Personne, assurément. Tout le monde se dira contre la violence.

Mais se positionner contre la violence, c’est faire violence à la violence et donc la renforcer.
Or nous nous étions accordés sur le fait qu’il nous faut combattre la violence. Non ?

C’est que ces jolis propos masquent une question d’importance:

Combattre la violence amène-t-il à la paix?

Pas sûr!

Dans ce genre de réflexion les mots sont importants. Utiliser des métaphores de violence et de combat alimente qu’on le veuille ou non la violence que l’on cherche à vaincre. Nous sommes unanimes pour dénoncer et nous opposer à la violence venue d’ailleurs, chez les autres, dans la société, dans le monde,.. Mais que faisons-nous de la violence qui est en nous?

Nous avons tous été un jour ou l’autre victime de violence ou du moins nous nous sommes identifiés comme victimes de violence alors que peut-être nous n’avions à faire face qu’aux inévitables contraintes de la vie. Qu’elle soit réelle ou simplement interprétée comme telle, la violence que nous subissons ou que nous avons subies engendre en nous une violence en retour, résultat de notre désir de vivre et de survivre.
Cette violence, nous n’apprenons pas à la gérer. Tout au plus devenons-nous experts pour la reconnaître chez l’autre, ailleurs, partout, mais pas chez nous, pas en nous.

La violence en nous s’exprime par la colère. Elle est une énergie que nous pouvons utiliser à bon escient ou expulser à travers des comportements qui seront dommageables pour l’autre mais aussi pour soi.
Cette énergie, nous n’apprenons pas à la mettre au service de notre humanité. Les rares personnes qui y arrivent sont portées aux nues tant leur démarche nous apparait comme hors norme. Les Gandhi, les Mandela, les Luther King sont des modèles qui nous semblent tellement hors de portée quand il s’agit de les prendre pour modèles dans nos conflits au quotidien.

Depuis plusieurs décennies, je pratique, j’enseigne un art martial qui est par excellence le terrain d’exploration de nos violences, de nos colères, de nos combats.
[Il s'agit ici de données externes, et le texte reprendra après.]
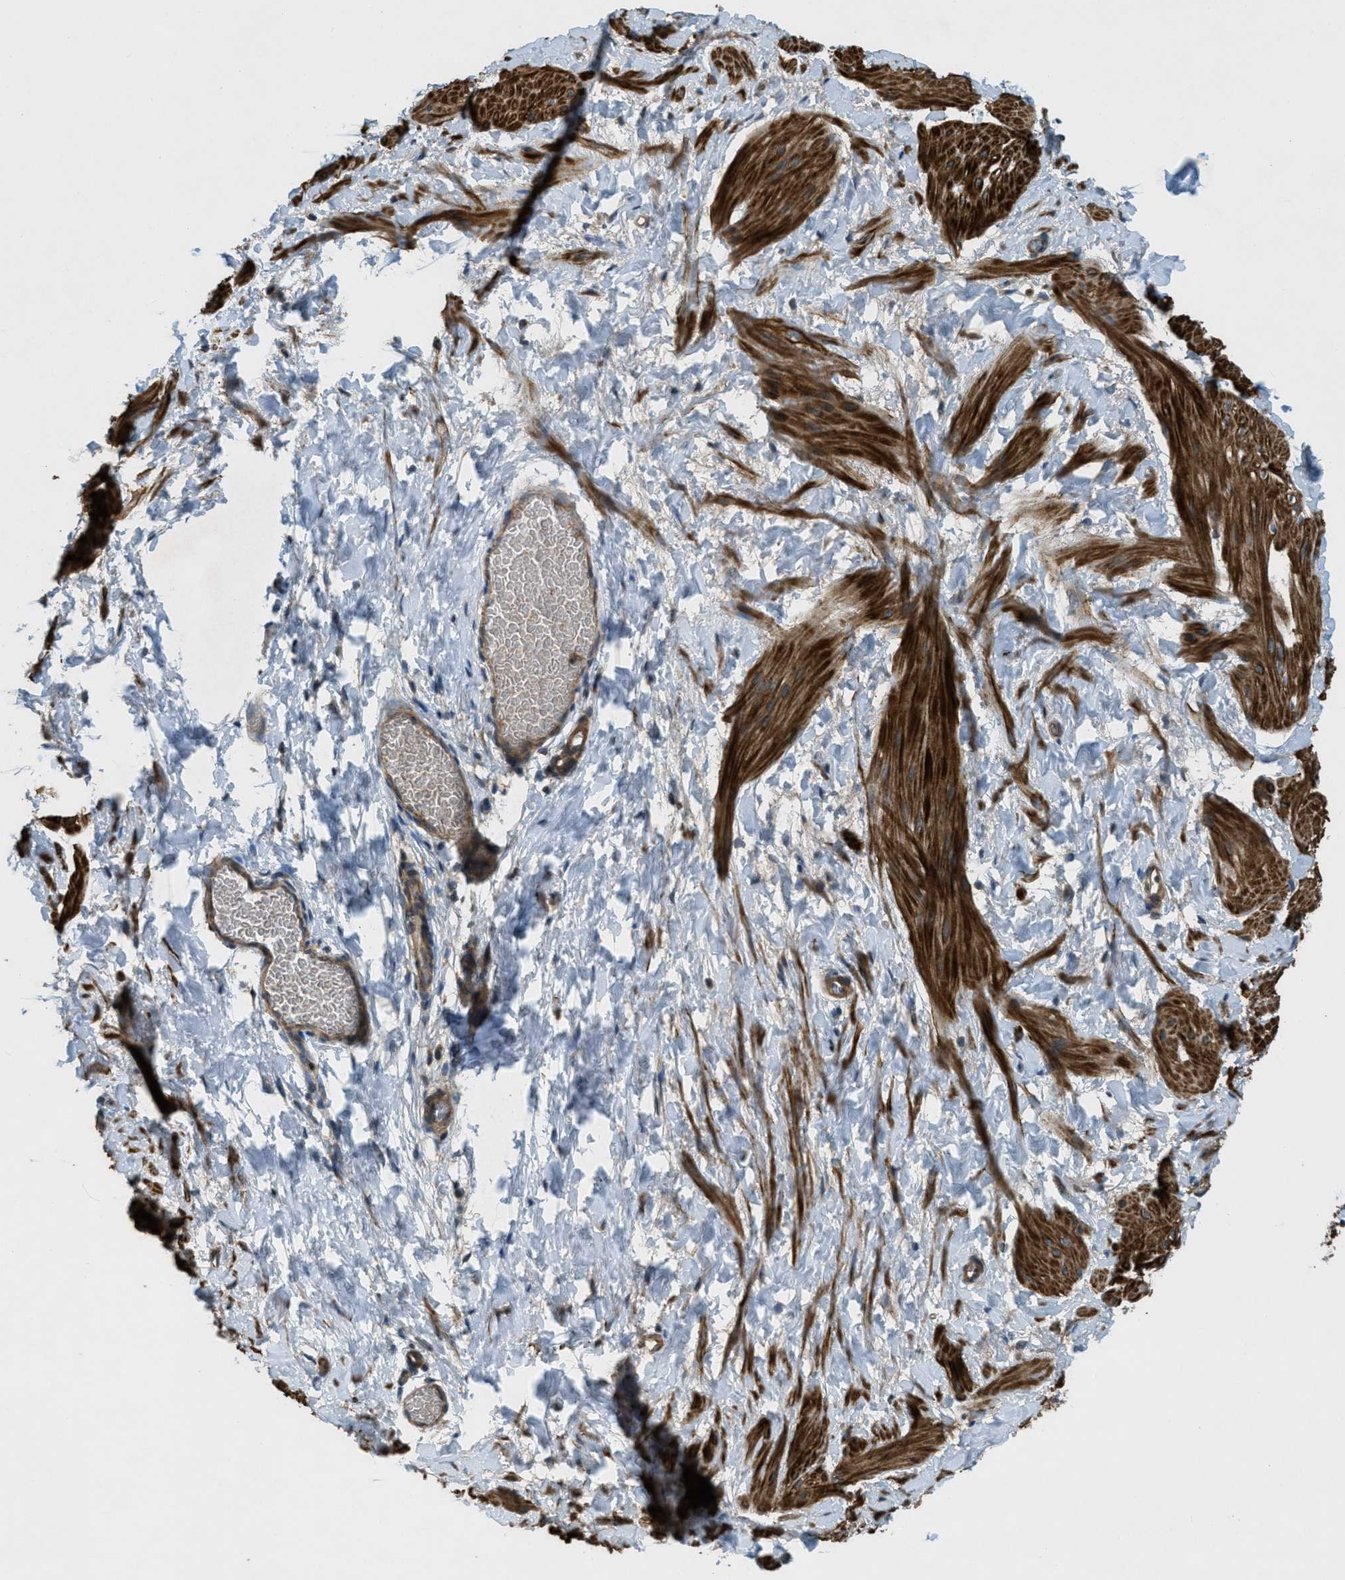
{"staining": {"intensity": "strong", "quantity": ">75%", "location": "cytoplasmic/membranous"}, "tissue": "smooth muscle", "cell_type": "Smooth muscle cells", "image_type": "normal", "snomed": [{"axis": "morphology", "description": "Normal tissue, NOS"}, {"axis": "topography", "description": "Smooth muscle"}], "caption": "Immunohistochemical staining of normal smooth muscle displays high levels of strong cytoplasmic/membranous positivity in about >75% of smooth muscle cells.", "gene": "VEZT", "patient": {"sex": "male", "age": 16}}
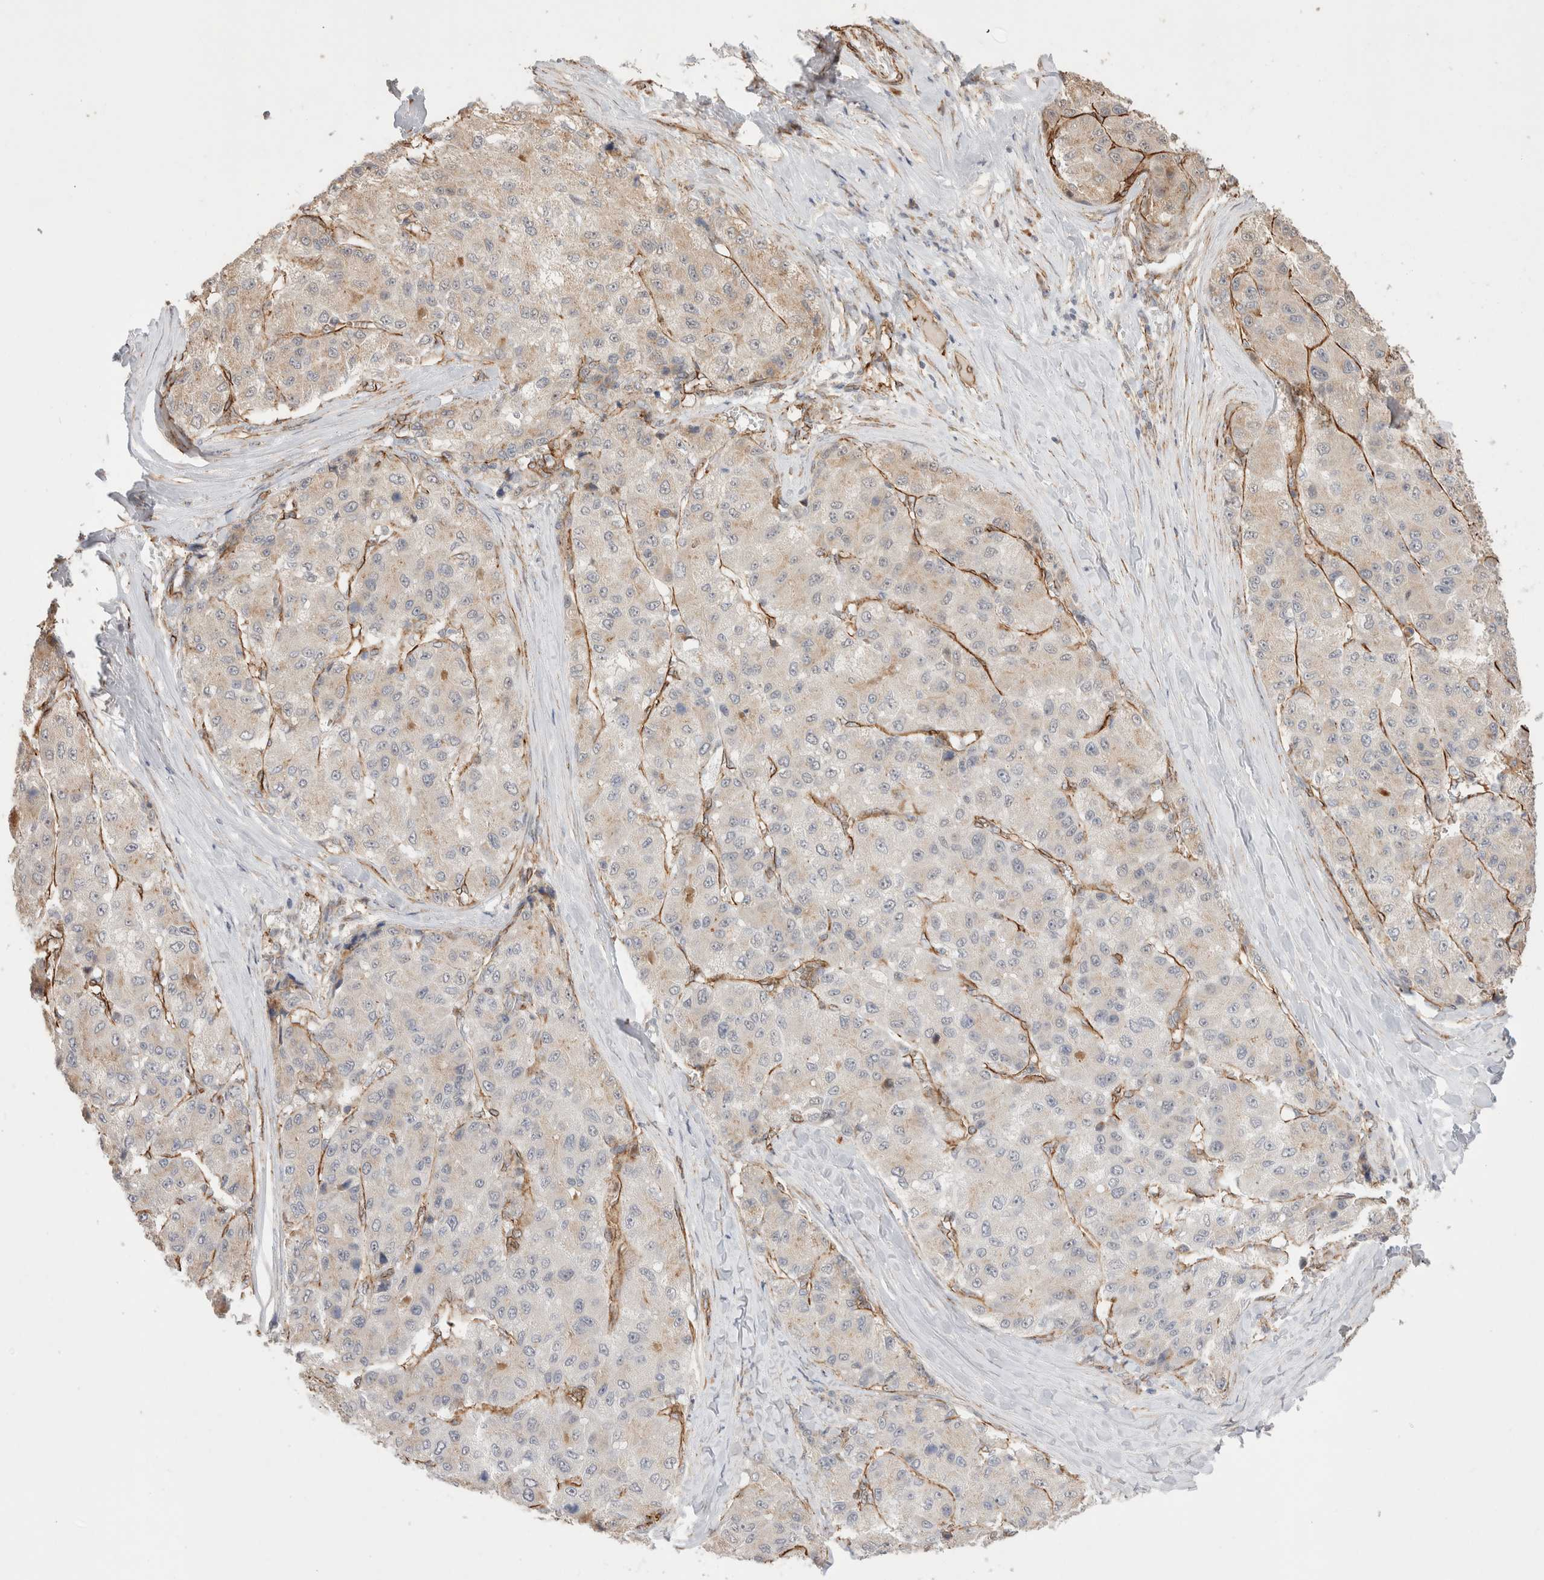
{"staining": {"intensity": "weak", "quantity": "25%-75%", "location": "cytoplasmic/membranous"}, "tissue": "liver cancer", "cell_type": "Tumor cells", "image_type": "cancer", "snomed": [{"axis": "morphology", "description": "Carcinoma, Hepatocellular, NOS"}, {"axis": "topography", "description": "Liver"}], "caption": "Human liver hepatocellular carcinoma stained with a protein marker demonstrates weak staining in tumor cells.", "gene": "CAAP1", "patient": {"sex": "male", "age": 80}}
Et je m’intéresse particulièrement aux pistes qui permettent de développer notre expertise en matière de transformation de la violence. J’ai été tenté d’écrire gérer plutôt que transformer mais il n’est pas question de gérer la violence. Nous ne sommes pas que des managers ou des comptables de nos vies et encore moins de nos émotions et de notre manière de vivre.

Et comme la violence s’exprime de moins en moins physiquement — et c’est heureux —, il me parait essentiel de prolonger la pratique martiale sur le tatami des dojos par une pratique sur le plan verbal.
Le travail commence par soi. Prendre conscience de ce que nous vivons, de ce que nous avons vécu qui nous a causé souffrances et blessures. Cet art martial que je pratique est l’aïkido. Il nous enseigne à utiliser l’énergie de l’attaque pour la transformer en quelque chose d’autre. La pratique de l’aïkido est avant tout un apprentissage corporel de la manière de recevoir ce que nous sommes en train de vivre, que cela vienne de l’extérieur ou que cela vienne de nous.

Tant que nous n’avons pas pris en compte ce qui se passe en nous au moment où nous vivons une situation difficile, nous n’avons aucune certitude de ne pas basculer dans la violence d’une manière ou d’une autre.
Nous en avons une belle illustration quand, dans certaines relations avec des personnes qui nous connaissent, nous reconnaissons que l’autre est doué pour appuyer là où ça fait mal. Une simple pichenette éveille alors une douleurs disproportionnée. Et c’est à cette douleur que nous répondons, pas à la pichenette.
C’est également le cas des émotions à effet retardateur, moments difficiles où nous n’avons pas réagi mais qui éclateront quelques heures, quelques jours, quelques années plus tard face à une personne qui ne comprend pas ce qui vous arrive car vous ne faites que réagir qu’à des événements passés.

Face à ces moments, il est important de se tourner vers soi, de questionner sa propre violence, ses propres douleurs ou simplement la sensibilité particulière que nous éprouvons à ce moment.

En première instance, le combat, si combat il y a, se déroule avec moi-même, avec mes difficultés. Et mener ce combat à la manière Aïki, c’est-à-dire dans l’accueil de ce qu’il m’apporte ou de ce qu’il m’apprend est la voie royale pour faire de la magnifique réflexion de Gandhi une réalité:

Sois le changement que tu veux voir en ce monde!